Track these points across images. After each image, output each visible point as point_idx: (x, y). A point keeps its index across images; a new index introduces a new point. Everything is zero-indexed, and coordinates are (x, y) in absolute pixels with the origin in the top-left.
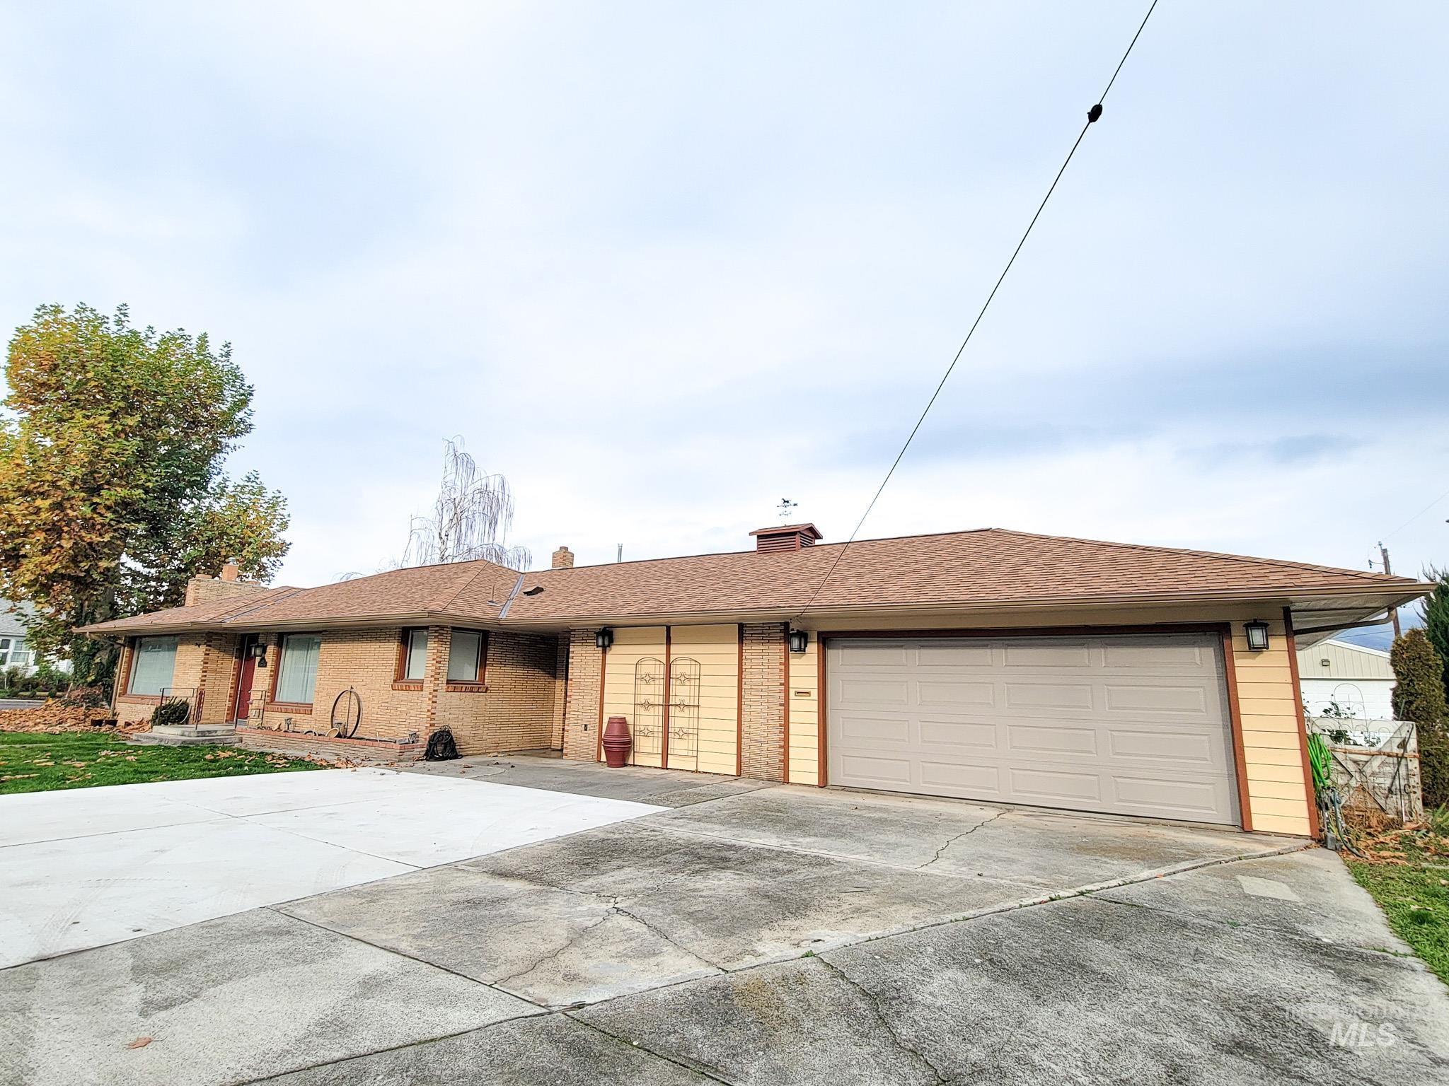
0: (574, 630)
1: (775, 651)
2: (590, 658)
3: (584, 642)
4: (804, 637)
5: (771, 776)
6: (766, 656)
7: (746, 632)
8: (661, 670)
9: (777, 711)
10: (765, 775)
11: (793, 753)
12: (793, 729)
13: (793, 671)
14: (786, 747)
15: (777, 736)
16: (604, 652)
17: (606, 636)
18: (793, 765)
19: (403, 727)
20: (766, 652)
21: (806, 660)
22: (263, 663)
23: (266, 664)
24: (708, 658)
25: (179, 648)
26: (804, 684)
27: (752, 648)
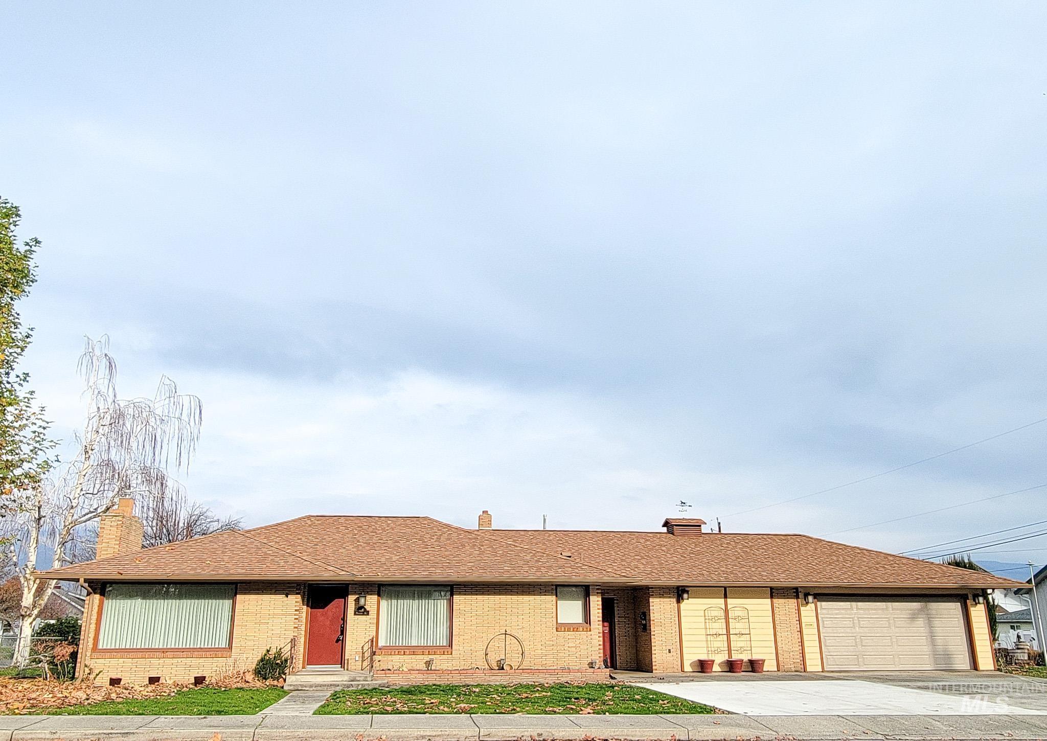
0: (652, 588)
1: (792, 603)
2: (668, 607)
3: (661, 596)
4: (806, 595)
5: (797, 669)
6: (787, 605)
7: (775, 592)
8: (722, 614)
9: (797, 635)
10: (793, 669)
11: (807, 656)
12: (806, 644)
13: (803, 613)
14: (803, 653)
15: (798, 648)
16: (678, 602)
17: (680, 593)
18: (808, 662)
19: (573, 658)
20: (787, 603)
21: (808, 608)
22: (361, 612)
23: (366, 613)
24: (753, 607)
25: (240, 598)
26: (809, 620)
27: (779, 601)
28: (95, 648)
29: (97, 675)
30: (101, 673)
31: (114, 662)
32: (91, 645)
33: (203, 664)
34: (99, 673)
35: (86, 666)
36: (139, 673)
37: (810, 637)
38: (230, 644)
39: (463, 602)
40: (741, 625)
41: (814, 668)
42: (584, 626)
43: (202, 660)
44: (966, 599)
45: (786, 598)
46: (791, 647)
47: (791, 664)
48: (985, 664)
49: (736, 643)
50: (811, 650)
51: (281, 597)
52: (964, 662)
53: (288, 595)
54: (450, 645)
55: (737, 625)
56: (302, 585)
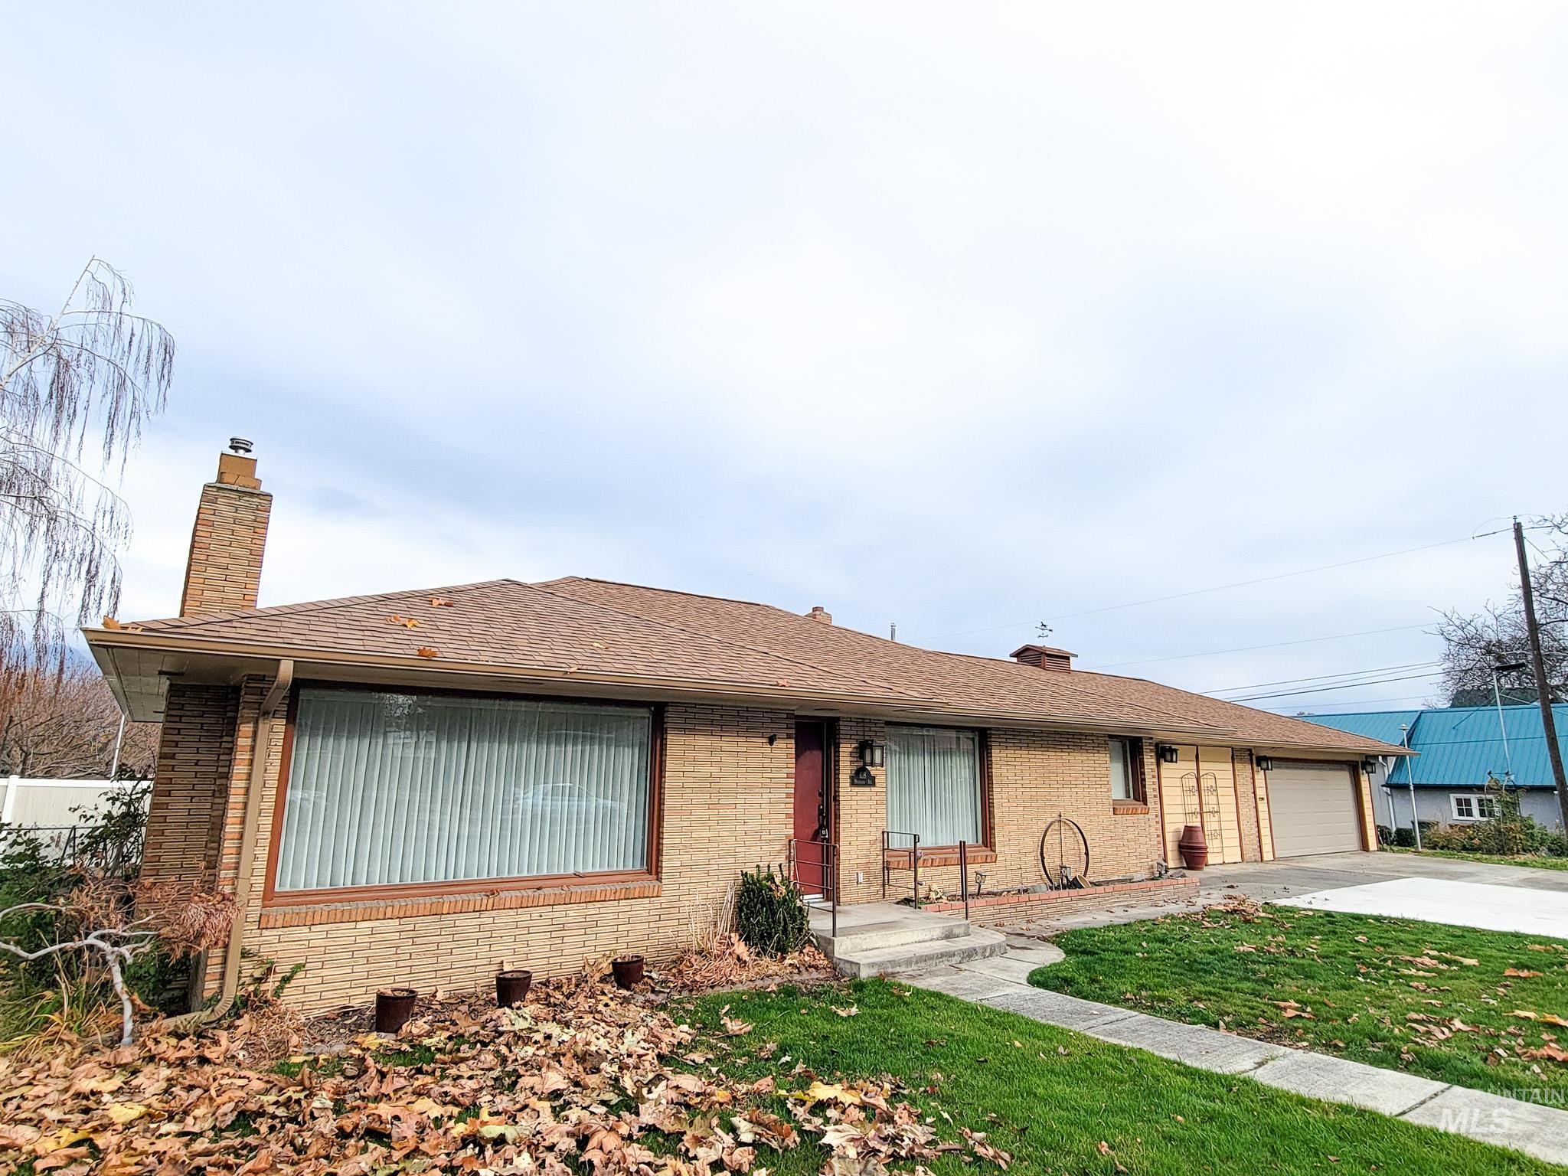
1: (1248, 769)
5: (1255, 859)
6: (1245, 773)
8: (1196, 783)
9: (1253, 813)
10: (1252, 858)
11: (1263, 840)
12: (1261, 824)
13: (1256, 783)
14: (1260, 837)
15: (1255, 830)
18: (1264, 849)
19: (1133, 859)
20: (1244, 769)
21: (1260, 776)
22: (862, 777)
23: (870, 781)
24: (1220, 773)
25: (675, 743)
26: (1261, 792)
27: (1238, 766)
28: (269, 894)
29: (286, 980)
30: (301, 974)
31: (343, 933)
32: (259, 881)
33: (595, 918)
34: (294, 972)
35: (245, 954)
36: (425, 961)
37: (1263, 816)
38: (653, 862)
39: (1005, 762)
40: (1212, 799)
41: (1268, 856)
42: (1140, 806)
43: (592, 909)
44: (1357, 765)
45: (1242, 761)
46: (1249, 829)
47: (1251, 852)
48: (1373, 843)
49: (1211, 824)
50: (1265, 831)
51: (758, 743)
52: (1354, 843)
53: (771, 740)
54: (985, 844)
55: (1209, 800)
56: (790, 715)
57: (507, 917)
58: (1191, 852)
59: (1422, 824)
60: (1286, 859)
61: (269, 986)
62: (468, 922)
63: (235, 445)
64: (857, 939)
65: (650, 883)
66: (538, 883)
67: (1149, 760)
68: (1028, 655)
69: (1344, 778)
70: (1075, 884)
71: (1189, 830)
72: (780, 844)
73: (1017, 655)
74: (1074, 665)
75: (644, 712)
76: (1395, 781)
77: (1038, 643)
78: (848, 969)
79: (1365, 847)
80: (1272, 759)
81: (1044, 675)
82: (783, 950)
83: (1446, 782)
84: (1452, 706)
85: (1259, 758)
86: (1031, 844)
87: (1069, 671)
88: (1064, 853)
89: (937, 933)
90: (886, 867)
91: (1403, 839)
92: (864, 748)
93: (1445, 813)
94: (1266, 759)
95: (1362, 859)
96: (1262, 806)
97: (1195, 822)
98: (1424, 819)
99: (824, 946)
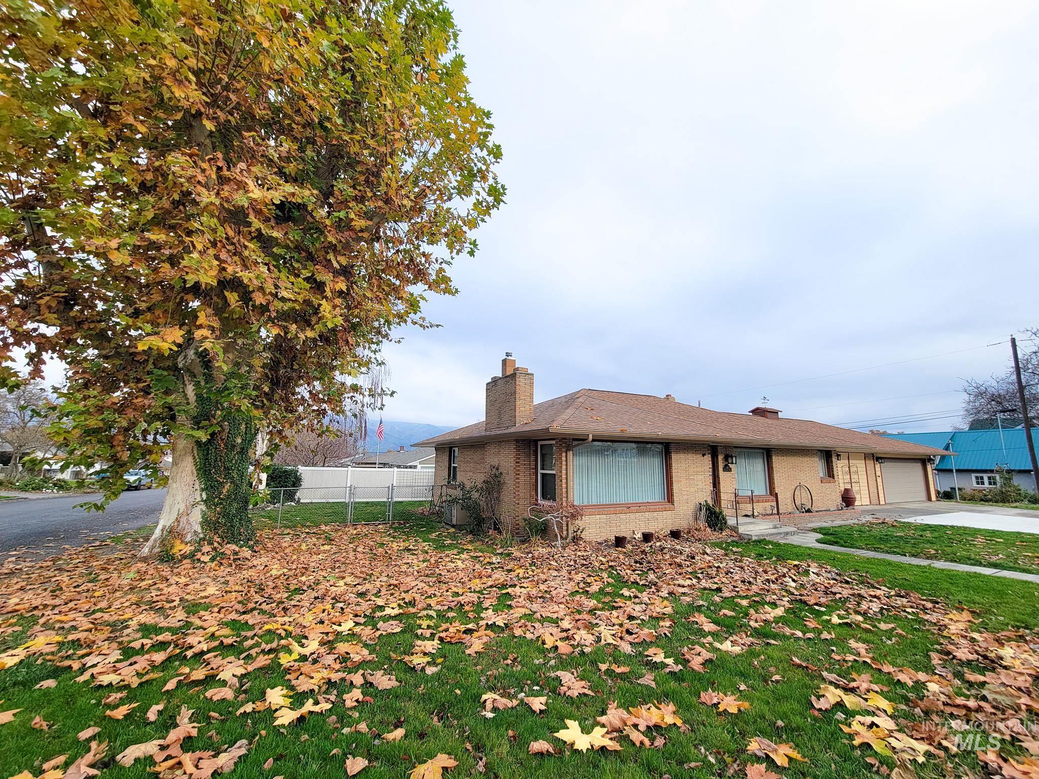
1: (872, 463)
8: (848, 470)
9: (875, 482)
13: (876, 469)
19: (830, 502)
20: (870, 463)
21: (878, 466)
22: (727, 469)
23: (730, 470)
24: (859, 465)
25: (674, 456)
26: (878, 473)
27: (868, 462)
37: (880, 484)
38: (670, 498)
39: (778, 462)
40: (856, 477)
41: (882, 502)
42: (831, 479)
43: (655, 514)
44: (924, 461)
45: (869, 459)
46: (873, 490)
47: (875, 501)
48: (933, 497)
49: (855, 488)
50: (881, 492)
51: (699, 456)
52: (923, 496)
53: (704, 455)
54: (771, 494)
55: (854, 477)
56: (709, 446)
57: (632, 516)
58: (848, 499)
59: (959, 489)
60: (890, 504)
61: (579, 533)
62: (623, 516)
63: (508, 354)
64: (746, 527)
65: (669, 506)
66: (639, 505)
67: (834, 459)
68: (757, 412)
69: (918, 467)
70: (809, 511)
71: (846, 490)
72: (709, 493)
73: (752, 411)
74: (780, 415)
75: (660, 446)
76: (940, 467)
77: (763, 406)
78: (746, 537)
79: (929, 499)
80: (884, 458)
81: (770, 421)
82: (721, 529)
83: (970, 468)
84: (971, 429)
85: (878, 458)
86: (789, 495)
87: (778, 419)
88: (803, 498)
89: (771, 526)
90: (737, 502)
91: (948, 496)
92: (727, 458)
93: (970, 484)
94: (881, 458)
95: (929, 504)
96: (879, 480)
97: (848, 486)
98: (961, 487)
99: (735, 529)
──────
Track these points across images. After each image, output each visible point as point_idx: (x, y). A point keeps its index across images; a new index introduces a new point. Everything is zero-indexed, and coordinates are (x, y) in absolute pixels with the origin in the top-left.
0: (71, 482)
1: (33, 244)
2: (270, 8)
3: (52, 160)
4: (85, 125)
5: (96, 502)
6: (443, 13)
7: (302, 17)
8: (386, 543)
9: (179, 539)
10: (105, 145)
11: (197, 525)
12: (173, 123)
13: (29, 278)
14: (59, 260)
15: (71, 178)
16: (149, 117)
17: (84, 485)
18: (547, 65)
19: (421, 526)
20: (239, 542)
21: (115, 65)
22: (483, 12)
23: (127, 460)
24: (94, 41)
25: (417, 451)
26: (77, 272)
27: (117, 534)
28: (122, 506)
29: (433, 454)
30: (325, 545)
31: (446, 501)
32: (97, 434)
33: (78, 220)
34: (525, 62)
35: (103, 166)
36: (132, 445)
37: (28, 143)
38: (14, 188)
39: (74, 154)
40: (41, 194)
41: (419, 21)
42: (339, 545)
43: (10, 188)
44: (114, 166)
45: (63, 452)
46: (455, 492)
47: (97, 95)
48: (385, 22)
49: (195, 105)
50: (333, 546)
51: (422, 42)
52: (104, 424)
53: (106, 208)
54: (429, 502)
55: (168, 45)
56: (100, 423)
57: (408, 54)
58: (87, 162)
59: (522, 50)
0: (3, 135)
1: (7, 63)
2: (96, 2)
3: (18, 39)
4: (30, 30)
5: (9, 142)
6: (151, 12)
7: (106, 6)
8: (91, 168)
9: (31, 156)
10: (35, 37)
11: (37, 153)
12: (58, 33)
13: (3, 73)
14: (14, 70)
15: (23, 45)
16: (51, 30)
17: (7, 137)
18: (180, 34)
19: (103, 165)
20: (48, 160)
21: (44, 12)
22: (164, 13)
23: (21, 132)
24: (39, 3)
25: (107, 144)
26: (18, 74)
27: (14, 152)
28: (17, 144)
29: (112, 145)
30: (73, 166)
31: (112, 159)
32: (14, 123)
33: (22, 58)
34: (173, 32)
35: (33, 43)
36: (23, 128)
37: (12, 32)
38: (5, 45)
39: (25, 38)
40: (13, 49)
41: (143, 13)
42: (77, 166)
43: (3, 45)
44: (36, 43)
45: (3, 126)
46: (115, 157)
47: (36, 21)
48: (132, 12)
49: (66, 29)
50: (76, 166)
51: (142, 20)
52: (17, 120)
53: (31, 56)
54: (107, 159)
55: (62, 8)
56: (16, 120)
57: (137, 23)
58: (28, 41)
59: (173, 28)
──────
**What you need to do**
Here the job is to set down exactly the lines of the material above that fall between the one with "2: (270, 8)" and the one with "58: (87, 162)", inclusive, and nothing beyond them.

**Written reply**
2: (270, 8)
3: (52, 160)
4: (85, 125)
5: (96, 502)
6: (443, 13)
7: (302, 17)
8: (386, 543)
9: (179, 539)
10: (105, 145)
11: (197, 525)
12: (173, 123)
13: (29, 278)
14: (59, 260)
15: (71, 178)
16: (149, 117)
17: (84, 485)
18: (547, 65)
19: (421, 526)
20: (239, 542)
21: (115, 65)
22: (483, 12)
23: (127, 460)
24: (94, 41)
25: (417, 451)
26: (77, 272)
27: (117, 534)
28: (122, 506)
29: (433, 454)
30: (325, 545)
31: (446, 501)
32: (97, 434)
33: (78, 220)
34: (525, 62)
35: (103, 166)
36: (132, 445)
37: (28, 143)
38: (14, 188)
39: (74, 154)
40: (41, 194)
41: (419, 21)
42: (339, 545)
43: (10, 188)
44: (114, 166)
45: (63, 452)
46: (455, 492)
47: (97, 95)
48: (385, 22)
49: (195, 105)
50: (333, 546)
51: (422, 42)
52: (104, 424)
53: (106, 208)
54: (429, 502)
55: (168, 45)
56: (100, 423)
57: (408, 54)
58: (87, 162)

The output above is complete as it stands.